- Given entries:
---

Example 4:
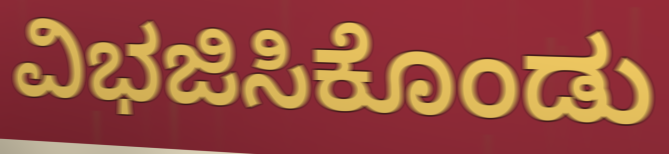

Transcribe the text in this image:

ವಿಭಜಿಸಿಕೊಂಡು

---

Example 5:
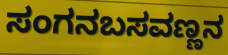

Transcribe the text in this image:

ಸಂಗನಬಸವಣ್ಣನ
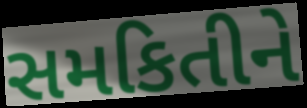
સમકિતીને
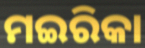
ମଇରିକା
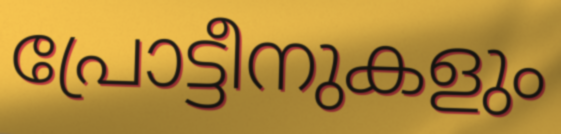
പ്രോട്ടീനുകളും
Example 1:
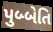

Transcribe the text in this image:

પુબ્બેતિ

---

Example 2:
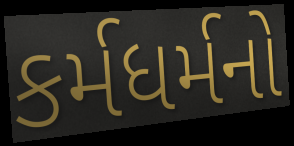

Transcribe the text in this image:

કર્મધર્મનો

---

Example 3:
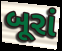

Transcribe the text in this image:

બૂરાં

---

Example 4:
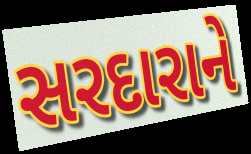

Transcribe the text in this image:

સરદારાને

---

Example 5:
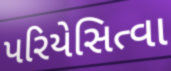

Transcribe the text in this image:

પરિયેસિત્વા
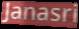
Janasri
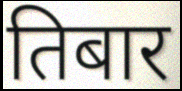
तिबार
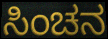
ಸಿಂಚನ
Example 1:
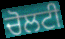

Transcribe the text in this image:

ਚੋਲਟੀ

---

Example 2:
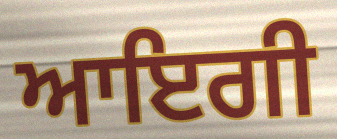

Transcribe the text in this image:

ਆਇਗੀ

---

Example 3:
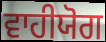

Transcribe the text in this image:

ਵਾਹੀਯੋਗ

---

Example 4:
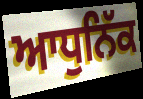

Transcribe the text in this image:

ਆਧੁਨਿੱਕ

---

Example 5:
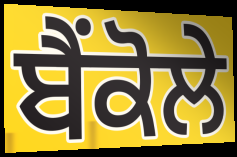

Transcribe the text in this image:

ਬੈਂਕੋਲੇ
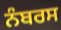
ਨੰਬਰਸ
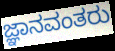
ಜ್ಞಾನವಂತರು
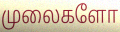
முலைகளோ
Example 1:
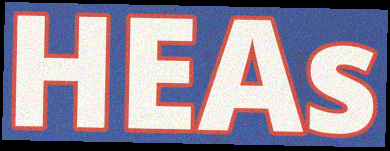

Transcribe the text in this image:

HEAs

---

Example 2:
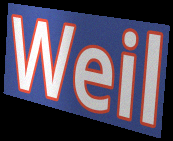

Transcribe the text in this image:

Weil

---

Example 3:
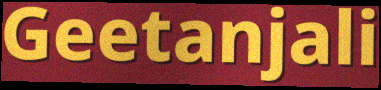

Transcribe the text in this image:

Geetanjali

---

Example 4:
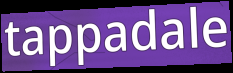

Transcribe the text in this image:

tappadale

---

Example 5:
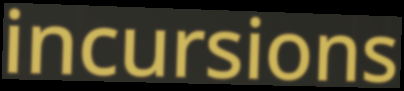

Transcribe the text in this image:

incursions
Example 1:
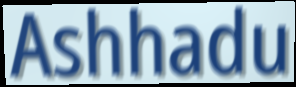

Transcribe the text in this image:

- Exercise brief: The records above are to be transcribed exactly, with every picture left out.

- Exercise output:
---

Example 4:

Transcribe the text in this image:

ವಿಭಜಿಸಿಕೊಂಡು

---

Example 5:

Transcribe the text in this image:

ಸಂಗನಬಸವಣ್ಣನ
સમકિતીને
ମଇରିକା
പ്രോട്ടീനുകളും
Example 1:

Transcribe the text in this image:

પુબ્બેતિ

---

Example 2:

Transcribe the text in this image:

કર્મધર્મનો

---

Example 3:

Transcribe the text in this image:

બૂરાં

---

Example 4:

Transcribe the text in this image:

સરદારાને

---

Example 5:

Transcribe the text in this image:

પરિયેસિત્વા
Janasri
तिबार
ಸಿಂಚನ
Example 1:

Transcribe the text in this image:

ਚੋਲਟੀ

---

Example 2:

Transcribe the text in this image:

ਆਇਗੀ

---

Example 3:

Transcribe the text in this image:

ਵਾਹੀਯੋਗ

---

Example 4:

Transcribe the text in this image:

ਆਧੁਨਿੱਕ

---

Example 5:

Transcribe the text in this image:

ਬੈਂਕੋਲੇ
ਨੰਬਰਸ
ಜ್ಞಾನವಂತರು
முலைகளோ
Example 1:

Transcribe the text in this image:

HEAs

---

Example 2:

Transcribe the text in this image:

Weil

---

Example 3:

Transcribe the text in this image:

Geetanjali

---

Example 4:

Transcribe the text in this image:

tappadale

---

Example 5:

Transcribe the text in this image:

incursions
Example 1:

Transcribe the text in this image:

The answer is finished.